Винсент знал: чтобы уловить эту предельно высокую ноту желтого, которая преобладала в его арлезианских картинах, нужно все время скользить над пропастью, быть в непрерывном возбуждении, мучительно напрягать все свои чувства, обнажить каждый нерв.
Если он позволит такому состоянию духа вновь овладеть собой, он снова сможет писать так же блестяще, как раньше. Но этот путь приведет его к гибели.
– Художник – это человек, который призван делать свое дело, – бормотал он про себя. – Как было бы глупо с моей стороны жить на свете, если бы я не мог писать так, как хочу.
Он стал ходить в поле без шляпы, впитывая в себя могучую силу солнца.
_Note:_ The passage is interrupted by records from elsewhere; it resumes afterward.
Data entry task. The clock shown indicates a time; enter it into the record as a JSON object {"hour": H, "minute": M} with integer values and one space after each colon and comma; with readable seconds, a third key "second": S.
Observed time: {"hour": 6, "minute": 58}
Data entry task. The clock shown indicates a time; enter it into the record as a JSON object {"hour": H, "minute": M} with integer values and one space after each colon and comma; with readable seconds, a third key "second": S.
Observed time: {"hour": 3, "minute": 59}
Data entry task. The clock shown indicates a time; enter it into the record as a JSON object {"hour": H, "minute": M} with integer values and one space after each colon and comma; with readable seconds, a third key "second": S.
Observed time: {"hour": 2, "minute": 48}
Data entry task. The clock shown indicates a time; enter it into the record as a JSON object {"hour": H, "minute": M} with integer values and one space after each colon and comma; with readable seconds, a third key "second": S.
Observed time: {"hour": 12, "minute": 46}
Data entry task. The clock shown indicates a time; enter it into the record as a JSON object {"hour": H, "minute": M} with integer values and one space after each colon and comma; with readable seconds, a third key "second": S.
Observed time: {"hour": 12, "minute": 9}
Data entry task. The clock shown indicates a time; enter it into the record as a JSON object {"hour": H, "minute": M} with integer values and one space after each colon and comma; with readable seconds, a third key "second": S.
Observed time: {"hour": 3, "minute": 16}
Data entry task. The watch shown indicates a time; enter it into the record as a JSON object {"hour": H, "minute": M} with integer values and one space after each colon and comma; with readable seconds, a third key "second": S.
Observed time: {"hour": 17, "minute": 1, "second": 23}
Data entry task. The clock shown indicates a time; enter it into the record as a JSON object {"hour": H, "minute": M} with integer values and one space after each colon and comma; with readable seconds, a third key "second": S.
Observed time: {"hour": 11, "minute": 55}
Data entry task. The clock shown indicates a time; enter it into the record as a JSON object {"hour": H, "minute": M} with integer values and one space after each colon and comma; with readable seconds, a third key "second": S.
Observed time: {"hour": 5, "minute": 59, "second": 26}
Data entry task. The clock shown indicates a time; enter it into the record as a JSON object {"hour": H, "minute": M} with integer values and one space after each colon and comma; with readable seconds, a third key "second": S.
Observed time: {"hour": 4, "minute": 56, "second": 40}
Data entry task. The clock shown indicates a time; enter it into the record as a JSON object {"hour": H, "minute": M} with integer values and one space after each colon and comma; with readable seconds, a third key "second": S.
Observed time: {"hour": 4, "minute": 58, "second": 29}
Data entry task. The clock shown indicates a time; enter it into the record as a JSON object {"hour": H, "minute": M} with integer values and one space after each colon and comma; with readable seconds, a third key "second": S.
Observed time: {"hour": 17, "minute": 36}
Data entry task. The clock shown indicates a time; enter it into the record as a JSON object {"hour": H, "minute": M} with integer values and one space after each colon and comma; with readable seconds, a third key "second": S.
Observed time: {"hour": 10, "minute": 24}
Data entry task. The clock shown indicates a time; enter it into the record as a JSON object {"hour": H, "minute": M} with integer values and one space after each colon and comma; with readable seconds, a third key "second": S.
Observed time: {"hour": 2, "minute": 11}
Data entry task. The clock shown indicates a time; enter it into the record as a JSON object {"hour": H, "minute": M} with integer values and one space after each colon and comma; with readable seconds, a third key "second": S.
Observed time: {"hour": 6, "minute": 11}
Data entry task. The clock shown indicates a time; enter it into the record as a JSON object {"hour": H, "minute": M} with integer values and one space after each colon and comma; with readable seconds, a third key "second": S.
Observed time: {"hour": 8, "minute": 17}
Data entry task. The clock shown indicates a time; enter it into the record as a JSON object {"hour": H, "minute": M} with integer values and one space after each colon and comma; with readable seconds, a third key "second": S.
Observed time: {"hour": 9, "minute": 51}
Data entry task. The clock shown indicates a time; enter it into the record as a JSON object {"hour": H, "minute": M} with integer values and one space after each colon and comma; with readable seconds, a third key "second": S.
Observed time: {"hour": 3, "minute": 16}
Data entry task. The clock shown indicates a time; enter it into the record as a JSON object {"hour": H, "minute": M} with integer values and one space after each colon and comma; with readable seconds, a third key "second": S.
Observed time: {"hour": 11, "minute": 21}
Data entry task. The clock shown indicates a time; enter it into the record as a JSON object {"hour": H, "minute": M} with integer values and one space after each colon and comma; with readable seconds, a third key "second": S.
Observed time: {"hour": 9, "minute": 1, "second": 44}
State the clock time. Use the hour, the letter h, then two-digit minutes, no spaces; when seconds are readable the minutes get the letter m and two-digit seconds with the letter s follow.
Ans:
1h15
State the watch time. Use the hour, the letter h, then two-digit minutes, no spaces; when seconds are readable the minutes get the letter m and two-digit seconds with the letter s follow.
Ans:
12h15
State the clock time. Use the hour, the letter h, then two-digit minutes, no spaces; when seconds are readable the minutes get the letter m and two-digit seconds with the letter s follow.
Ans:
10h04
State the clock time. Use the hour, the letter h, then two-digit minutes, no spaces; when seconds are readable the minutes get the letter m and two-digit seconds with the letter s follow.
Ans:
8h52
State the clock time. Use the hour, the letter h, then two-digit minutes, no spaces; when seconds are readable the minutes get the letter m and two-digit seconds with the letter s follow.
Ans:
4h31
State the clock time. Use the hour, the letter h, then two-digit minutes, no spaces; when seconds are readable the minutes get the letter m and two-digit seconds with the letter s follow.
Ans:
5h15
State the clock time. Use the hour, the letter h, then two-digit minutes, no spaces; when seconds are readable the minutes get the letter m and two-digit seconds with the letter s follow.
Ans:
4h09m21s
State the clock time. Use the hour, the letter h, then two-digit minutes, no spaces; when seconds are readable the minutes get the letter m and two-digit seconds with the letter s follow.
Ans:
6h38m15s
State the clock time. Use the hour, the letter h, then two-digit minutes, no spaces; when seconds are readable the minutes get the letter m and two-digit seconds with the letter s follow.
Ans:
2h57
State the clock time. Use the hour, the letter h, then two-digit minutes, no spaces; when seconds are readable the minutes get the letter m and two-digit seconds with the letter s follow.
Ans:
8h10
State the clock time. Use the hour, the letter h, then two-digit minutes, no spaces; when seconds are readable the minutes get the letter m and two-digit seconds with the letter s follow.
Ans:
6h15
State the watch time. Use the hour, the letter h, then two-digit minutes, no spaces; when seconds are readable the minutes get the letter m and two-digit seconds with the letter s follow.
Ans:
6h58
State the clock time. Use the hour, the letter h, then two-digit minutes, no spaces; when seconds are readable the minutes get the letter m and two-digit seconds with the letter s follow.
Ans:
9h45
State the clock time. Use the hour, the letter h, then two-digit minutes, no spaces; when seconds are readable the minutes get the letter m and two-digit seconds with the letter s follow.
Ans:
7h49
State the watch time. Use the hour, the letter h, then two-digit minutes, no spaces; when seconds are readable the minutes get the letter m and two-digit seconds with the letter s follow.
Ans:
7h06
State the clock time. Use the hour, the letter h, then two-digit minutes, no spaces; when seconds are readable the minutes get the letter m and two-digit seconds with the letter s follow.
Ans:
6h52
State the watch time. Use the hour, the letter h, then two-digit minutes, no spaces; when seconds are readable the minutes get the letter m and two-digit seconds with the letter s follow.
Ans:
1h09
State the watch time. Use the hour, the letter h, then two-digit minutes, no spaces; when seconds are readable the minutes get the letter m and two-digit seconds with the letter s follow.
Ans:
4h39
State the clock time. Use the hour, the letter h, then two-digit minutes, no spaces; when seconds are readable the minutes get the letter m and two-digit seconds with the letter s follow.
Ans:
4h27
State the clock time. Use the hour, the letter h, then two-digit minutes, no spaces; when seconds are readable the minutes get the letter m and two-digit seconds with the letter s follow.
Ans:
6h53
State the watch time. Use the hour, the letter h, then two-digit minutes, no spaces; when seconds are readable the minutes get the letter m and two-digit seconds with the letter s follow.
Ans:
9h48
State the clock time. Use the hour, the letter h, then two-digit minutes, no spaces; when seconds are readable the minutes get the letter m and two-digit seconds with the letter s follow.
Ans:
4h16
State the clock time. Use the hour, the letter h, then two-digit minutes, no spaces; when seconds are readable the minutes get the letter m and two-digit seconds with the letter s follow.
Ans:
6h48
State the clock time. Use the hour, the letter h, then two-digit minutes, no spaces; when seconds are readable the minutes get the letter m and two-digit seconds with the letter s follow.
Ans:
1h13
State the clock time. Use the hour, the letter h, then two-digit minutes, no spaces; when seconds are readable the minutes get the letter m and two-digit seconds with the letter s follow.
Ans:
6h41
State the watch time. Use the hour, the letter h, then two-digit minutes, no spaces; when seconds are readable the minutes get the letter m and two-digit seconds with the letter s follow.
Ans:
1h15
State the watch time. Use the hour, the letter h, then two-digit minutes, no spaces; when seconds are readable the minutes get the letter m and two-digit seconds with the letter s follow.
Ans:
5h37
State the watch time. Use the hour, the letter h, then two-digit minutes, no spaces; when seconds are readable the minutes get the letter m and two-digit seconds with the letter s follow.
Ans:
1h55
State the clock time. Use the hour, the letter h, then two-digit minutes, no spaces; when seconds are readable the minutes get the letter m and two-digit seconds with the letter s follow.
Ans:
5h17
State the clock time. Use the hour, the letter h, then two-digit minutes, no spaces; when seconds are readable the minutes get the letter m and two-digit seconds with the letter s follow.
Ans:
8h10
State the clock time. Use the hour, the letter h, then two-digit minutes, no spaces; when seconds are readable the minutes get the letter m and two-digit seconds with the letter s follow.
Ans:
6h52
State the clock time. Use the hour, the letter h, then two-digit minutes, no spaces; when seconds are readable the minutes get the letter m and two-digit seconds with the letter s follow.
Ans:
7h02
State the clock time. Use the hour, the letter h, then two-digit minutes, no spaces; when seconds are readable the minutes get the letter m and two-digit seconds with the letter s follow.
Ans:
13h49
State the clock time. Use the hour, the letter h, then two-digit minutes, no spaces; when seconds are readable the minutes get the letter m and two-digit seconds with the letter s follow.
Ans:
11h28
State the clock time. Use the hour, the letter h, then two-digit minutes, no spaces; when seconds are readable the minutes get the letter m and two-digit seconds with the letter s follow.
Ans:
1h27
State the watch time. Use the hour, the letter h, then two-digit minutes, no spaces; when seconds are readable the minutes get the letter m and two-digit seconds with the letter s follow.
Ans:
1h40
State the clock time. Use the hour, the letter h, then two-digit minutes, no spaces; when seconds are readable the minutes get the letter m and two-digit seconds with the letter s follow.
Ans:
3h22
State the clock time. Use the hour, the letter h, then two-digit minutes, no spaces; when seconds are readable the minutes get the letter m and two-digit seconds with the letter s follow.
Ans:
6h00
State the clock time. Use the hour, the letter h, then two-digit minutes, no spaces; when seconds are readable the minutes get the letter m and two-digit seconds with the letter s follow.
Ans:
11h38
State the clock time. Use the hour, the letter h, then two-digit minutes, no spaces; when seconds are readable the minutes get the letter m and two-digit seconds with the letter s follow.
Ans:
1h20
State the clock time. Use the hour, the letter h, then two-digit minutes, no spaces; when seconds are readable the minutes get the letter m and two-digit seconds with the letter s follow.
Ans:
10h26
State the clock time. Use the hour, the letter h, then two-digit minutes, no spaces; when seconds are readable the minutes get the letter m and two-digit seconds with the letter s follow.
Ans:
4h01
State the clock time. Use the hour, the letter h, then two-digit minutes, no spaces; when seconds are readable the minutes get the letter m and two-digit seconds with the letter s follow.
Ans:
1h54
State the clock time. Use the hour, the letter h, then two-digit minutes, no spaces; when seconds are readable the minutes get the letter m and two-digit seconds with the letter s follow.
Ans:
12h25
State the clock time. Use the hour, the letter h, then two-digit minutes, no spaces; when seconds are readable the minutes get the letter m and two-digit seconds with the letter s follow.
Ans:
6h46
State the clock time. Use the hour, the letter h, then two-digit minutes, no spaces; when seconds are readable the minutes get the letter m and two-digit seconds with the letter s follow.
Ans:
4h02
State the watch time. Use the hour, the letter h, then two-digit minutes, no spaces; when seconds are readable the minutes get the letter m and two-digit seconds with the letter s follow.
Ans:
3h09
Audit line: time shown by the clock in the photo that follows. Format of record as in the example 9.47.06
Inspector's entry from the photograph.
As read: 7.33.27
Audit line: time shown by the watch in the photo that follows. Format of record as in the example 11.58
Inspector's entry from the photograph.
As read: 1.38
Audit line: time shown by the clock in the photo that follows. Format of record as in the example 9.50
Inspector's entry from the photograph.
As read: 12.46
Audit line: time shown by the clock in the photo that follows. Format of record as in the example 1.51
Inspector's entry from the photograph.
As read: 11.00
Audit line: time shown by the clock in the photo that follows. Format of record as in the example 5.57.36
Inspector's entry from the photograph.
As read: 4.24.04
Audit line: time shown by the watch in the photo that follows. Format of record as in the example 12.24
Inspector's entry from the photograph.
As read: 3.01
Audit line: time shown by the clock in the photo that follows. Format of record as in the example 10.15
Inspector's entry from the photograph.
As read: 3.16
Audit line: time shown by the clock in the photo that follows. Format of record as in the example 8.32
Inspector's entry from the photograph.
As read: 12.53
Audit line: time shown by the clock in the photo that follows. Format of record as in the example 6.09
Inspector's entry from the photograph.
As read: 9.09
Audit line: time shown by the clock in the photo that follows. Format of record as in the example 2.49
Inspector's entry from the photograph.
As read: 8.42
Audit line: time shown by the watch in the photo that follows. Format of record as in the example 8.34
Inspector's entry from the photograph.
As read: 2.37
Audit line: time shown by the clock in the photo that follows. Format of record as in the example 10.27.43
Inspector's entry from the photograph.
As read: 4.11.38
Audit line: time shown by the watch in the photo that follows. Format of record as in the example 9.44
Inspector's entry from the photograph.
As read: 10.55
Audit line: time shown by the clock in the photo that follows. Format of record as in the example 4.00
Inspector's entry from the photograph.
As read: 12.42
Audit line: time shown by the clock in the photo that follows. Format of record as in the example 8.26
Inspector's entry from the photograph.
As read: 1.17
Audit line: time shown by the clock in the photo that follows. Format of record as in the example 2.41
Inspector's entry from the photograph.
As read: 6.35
Он упивался безумными тонами неба, желтым солнечным шаром, зеленью полей, красками распускающихся цветов. Его сек мистраль, душило плотное ночное небо, подсолнухи лихорадили и воспламеняли его мозг. По мере того как росло его возбуждение, у него пропадал аппетит. Он снова держался на одном кофе, абсенте и табаке. Ночи напролет он лежал без сна, и глубокие краски окрестных пейзажей проходили перед его налитыми кровью глазами. В конце концов он вскидывал на спину мольберт и опять отправлялся в поле.
Творческие силы вновь вернулись к нему – вернулось чувство единого ритма всей природы, способность написать большое полотно буквально в несколько часов и напоить его ослепительным, сверкающим солнцем. С каждым днем появлялась новая картина, с каждым днем его лихорадило все сильнее. Он написал тридцать семь полотен без передышки, без единой паузы.
Однажды он проснулся в состоянии полной апатии. Он не мог работать. Он праздно сидел на стуле, упершись взглядом в стену. За весь день он едва пошевельнулся. Опять в его ушах зазвучали голоса, нашептывая ему странные, небывалые слова. Когда опустились сумерки, он пошел в серый ресторан, сел за столик и заказал себе супу. Служанка поставила перед ним тарелку. Вдруг над его ухом явственно прозвучал чей-то предостерегающий голос.
Он швырнул тарелку с супом на пол. Она раскололась на мелкие кусочки.
– Вы хотите отравить меня! – взвизгнул Винсент. – Вы подсыпали в этот суп яду!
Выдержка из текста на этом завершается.